---- Lignes fournies

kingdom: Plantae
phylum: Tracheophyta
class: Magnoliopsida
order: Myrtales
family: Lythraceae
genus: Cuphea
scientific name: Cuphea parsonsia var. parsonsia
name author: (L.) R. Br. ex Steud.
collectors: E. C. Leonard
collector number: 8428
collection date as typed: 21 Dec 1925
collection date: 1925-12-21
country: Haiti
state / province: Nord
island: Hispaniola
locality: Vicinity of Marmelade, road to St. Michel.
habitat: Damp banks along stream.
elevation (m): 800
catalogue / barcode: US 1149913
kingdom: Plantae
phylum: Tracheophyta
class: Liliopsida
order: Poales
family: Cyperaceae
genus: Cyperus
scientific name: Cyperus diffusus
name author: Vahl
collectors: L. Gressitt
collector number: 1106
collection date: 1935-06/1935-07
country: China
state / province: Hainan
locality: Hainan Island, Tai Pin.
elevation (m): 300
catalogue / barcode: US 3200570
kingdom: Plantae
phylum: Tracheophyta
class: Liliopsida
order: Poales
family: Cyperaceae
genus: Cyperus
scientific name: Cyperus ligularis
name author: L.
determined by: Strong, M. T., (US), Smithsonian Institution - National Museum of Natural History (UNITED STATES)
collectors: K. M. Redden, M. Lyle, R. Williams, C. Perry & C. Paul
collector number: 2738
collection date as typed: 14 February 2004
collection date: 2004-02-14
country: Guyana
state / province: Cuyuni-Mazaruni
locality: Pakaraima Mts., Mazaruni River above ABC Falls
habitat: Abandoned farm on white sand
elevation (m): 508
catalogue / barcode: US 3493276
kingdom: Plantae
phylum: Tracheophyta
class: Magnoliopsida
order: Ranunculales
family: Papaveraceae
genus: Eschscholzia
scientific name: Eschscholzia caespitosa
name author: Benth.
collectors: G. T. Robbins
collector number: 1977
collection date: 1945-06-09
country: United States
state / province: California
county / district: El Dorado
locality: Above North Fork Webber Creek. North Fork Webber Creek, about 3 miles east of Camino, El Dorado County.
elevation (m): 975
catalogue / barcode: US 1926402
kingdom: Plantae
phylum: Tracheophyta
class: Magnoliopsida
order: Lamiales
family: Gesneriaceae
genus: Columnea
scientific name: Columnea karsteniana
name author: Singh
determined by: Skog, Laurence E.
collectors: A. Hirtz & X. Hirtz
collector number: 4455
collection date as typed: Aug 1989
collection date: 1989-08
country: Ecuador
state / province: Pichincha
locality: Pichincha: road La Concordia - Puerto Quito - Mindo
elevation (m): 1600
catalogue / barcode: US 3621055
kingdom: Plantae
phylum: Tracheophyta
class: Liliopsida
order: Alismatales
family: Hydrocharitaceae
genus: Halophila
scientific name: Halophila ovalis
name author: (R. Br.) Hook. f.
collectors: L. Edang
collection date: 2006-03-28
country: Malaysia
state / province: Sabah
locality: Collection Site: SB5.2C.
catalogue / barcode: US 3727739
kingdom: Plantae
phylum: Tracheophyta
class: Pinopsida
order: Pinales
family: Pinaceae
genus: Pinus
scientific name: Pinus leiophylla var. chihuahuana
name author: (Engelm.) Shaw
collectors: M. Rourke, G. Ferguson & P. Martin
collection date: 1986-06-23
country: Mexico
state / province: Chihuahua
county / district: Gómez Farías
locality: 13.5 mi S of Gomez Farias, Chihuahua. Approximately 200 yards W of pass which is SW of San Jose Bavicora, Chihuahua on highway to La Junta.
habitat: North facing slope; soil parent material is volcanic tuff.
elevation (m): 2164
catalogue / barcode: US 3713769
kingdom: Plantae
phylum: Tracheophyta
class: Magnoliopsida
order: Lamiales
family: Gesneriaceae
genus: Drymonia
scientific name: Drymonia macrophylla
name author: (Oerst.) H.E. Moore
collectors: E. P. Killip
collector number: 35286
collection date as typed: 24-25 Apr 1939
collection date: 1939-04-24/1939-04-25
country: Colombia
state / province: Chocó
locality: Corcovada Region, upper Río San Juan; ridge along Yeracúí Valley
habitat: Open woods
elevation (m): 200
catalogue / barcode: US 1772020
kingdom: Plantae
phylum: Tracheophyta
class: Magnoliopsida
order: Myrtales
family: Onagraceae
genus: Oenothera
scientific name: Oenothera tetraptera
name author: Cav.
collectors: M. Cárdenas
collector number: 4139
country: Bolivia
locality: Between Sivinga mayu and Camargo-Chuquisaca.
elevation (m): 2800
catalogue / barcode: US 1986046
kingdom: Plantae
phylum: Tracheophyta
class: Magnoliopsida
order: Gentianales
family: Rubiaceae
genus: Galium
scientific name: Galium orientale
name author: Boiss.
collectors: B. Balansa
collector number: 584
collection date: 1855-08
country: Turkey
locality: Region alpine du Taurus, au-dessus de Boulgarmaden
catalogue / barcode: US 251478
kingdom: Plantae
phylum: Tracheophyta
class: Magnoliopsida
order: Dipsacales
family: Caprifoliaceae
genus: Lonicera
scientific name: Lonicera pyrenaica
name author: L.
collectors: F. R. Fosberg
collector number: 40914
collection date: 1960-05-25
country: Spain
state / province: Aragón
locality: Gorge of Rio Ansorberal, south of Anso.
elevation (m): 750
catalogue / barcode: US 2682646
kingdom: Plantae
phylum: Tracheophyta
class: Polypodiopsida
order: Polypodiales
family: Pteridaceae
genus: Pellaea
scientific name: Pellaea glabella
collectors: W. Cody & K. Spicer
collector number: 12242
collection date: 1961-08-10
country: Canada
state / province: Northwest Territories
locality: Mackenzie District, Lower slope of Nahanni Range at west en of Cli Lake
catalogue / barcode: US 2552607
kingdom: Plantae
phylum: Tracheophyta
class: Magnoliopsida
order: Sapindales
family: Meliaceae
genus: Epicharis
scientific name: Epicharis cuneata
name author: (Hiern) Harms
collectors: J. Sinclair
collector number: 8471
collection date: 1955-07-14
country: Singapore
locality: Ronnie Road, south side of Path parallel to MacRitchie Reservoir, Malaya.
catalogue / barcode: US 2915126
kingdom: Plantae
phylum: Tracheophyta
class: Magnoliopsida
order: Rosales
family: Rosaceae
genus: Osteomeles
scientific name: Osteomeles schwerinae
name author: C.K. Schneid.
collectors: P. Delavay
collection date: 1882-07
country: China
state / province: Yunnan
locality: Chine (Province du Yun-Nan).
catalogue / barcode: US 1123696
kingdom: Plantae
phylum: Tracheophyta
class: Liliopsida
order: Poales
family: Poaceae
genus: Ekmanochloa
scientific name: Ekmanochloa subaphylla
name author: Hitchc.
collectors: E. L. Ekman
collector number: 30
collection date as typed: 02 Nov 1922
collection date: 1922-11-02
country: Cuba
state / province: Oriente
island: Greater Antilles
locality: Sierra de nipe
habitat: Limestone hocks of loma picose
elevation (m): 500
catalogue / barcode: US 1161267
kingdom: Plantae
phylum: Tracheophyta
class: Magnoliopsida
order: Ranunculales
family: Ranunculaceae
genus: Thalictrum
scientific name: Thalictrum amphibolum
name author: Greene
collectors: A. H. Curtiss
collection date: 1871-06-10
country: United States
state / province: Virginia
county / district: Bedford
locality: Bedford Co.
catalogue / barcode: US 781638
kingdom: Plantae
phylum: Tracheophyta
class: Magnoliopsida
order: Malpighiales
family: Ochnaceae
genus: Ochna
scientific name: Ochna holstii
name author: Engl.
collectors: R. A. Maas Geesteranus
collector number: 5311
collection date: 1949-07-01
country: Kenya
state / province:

--------

◆ Défi ◆
Recopiez intégralement les lignes ci-dessus, sans en modifier un seul caractère.

◆ Réponse complète ◆
kingdom: Plantae
phylum: Tracheophyta
class: Magnoliopsida
order: Myrtales
family: Lythraceae
genus: Cuphea
scientific name: Cuphea parsonsia var. parsonsia
name author: (L.) R. Br. ex Steud.
collectors: E. C. Leonard
collector number: 8428
collection date as typed: 21 Dec 1925
collection date: 1925-12-21
country: Haiti
state / province: Nord
island: Hispaniola
locality: Vicinity of Marmelade, road to St. Michel.
habitat: Damp banks along stream.
elevation (m): 800
catalogue / barcode: US 1149913
kingdom: Plantae
phylum: Tracheophyta
class: Liliopsida
order: Poales
family: Cyperaceae
genus: Cyperus
scientific name: Cyperus diffusus
name author: Vahl
collectors: L. Gressitt
collector number: 1106
collection date: 1935-06/1935-07
country: China
state / province: Hainan
locality: Hainan Island, Tai Pin.
elevation (m): 300
catalogue / barcode: US 3200570
kingdom: Plantae
phylum: Tracheophyta
class: Liliopsida
order: Poales
family: Cyperaceae
genus: Cyperus
scientific name: Cyperus ligularis
name author: L.
determined by: Strong, M. T., (US), Smithsonian Institution - National Museum of Natural History (UNITED STATES)
collectors: K. M. Redden, M. Lyle, R. Williams, C. Perry & C. Paul
collector number: 2738
collection date as typed: 14 February 2004
collection date: 2004-02-14
country: Guyana
state / province: Cuyuni-Mazaruni
locality: Pakaraima Mts., Mazaruni River above ABC Falls
habitat: Abandoned farm on white sand
elevation (m): 508
catalogue / barcode: US 3493276
kingdom: Plantae
phylum: Tracheophyta
class: Magnoliopsida
order: Ranunculales
family: Papaveraceae
genus: Eschscholzia
scientific name: Eschscholzia caespitosa
name author: Benth.
collectors: G. T. Robbins
collector number: 1977
collection date: 1945-06-09
country: United States
state / province: California
county / district: El Dorado
locality: Above North Fork Webber Creek. North Fork Webber Creek, about 3 miles east of Camino, El Dorado County.
elevation (m): 975
catalogue / barcode: US 1926402
kingdom: Plantae
phylum: Tracheophyta
class: Magnoliopsida
order: Lamiales
family: Gesneriaceae
genus: Columnea
scientific name: Columnea karsteniana
name author: Singh
determined by: Skog, Laurence E.
collectors: A. Hirtz & X. Hirtz
collector number: 4455
collection date as typed: Aug 1989
collection date: 1989-08
country: Ecuador
state / province: Pichincha
locality: Pichincha: road La Concordia - Puerto Quito - Mindo
elevation (m): 1600
catalogue / barcode: US 3621055
kingdom: Plantae
phylum: Tracheophyta
class: Liliopsida
order: Alismatales
family: Hydrocharitaceae
genus: Halophila
scientific name: Halophila ovalis
name author: (R. Br.) Hook. f.
collectors: L. Edang
collection date: 2006-03-28
country: Malaysia
state / province: Sabah
locality: Collection Site: SB5.2C.
catalogue / barcode: US 3727739
kingdom: Plantae
phylum: Tracheophyta
class: Pinopsida
order: Pinales
family: Pinaceae
genus: Pinus
scientific name: Pinus leiophylla var. chihuahuana
name author: (Engelm.) Shaw
collectors: M. Rourke, G. Ferguson & P. Martin
collection date: 1986-06-23
country: Mexico
state / province: Chihuahua
county / district: Gómez Farías
locality: 13.5 mi S of Gomez Farias, Chihuahua. Approximately 200 yards W of pass which is SW of San Jose Bavicora, Chihuahua on highway to La Junta.
habitat: North facing slope; soil parent material is volcanic tuff.
elevation (m): 2164
catalogue / barcode: US 3713769
kingdom: Plantae
phylum: Tracheophyta
class: Magnoliopsida
order: Lamiales
family: Gesneriaceae
genus: Drymonia
scientific name: Drymonia macrophylla
name author: (Oerst.) H.E. Moore
collectors: E. P. Killip
collector number: 35286
collection date as typed: 24-25 Apr 1939
collection date: 1939-04-24/1939-04-25
country: Colombia
state / province: Chocó
locality: Corcovada Region, upper Río San Juan; ridge along Yeracúí Valley
habitat: Open woods
elevation (m): 200
catalogue / barcode: US 1772020
kingdom: Plantae
phylum: Tracheophyta
class: Magnoliopsida
order: Myrtales
family: Onagraceae
genus: Oenothera
scientific name: Oenothera tetraptera
name author: Cav.
collectors: M. Cárdenas
collector number: 4139
country: Bolivia
locality: Between Sivinga mayu and Camargo-Chuquisaca.
elevation (m): 2800
catalogue / barcode: US 1986046
kingdom: Plantae
phylum: Tracheophyta
class: Magnoliopsida
order: Gentianales
family: Rubiaceae
genus: Galium
scientific name: Galium orientale
name author: Boiss.
collectors: B. Balansa
collector number: 584
collection date: 1855-08
country: Turkey
locality: Region alpine du Taurus, au-dessus de Boulgarmaden
catalogue / barcode: US 251478
kingdom: Plantae
phylum: Tracheophyta
class: Magnoliopsida
order: Dipsacales
family: Caprifoliaceae
genus: Lonicera
scientific name: Lonicera pyrenaica
name author: L.
collectors: F. R. Fosberg
collector number: 40914
collection date: 1960-05-25
country: Spain
state / province: Aragón
locality: Gorge of Rio Ansorberal, south of Anso.
elevation (m): 750
catalogue / barcode: US 2682646
kingdom: Plantae
phylum: Tracheophyta
class: Polypodiopsida
order: Polypodiales
family: Pteridaceae
genus: Pellaea
scientific name: Pellaea glabella
collectors: W. Cody & K. Spicer
collector number: 12242
collection date: 1961-08-10
country: Canada
state / province: Northwest Territories
locality: Mackenzie District, Lower slope of Nahanni Range at west en of Cli Lake
catalogue / barcode: US 2552607
kingdom: Plantae
phylum: Tracheophyta
class: Magnoliopsida
order: Sapindales
family: Meliaceae
genus: Epicharis
scientific name: Epicharis cuneata
name author: (Hiern) Harms
collectors: J. Sinclair
collector number: 8471
collection date: 1955-07-14
country: Singapore
locality: Ronnie Road, south side of Path parallel to MacRitchie Reservoir, Malaya.
catalogue / barcode: US 2915126
kingdom: Plantae
phylum: Tracheophyta
class: Magnoliopsida
order: Rosales
family: Rosaceae
genus: Osteomeles
scientific name: Osteomeles schwerinae
name author: C.K. Schneid.
collectors: P. Delavay
collection date: 1882-07
country: China
state / province: Yunnan
locality: Chine (Province du Yun-Nan).
catalogue / barcode: US 1123696
kingdom: Plantae
phylum: Tracheophyta
class: Liliopsida
order: Poales
family: Poaceae
genus: Ekmanochloa
scientific name: Ekmanochloa subaphylla
name author: Hitchc.
collectors: E. L. Ekman
collector number: 30
collection date as typed: 02 Nov 1922
collection date: 1922-11-02
country: Cuba
state / province: Oriente
island: Greater Antilles
locality: Sierra de nipe
habitat: Limestone hocks of loma picose
elevation (m): 500
catalogue / barcode: US 1161267
kingdom: Plantae
phylum: Tracheophyta
class: Magnoliopsida
order: Ranunculales
family: Ranunculaceae
genus: Thalictrum
scientific name: Thalictrum amphibolum
name author: Greene
collectors: A. H. Curtiss
collection date: 1871-06-10
country: United States
state / province: Virginia
county / district: Bedford
locality: Bedford Co.
catalogue / barcode: US 781638
kingdom: Plantae
phylum: Tracheophyta
class: Magnoliopsida
order: Malpighiales
family: Ochnaceae
genus: Ochna
scientific name: Ochna holstii
name author: Engl.
collectors: R. A. Maas Geesteranus
collector number: 5311
collection date: 1949-07-01
country: Kenya
state / province:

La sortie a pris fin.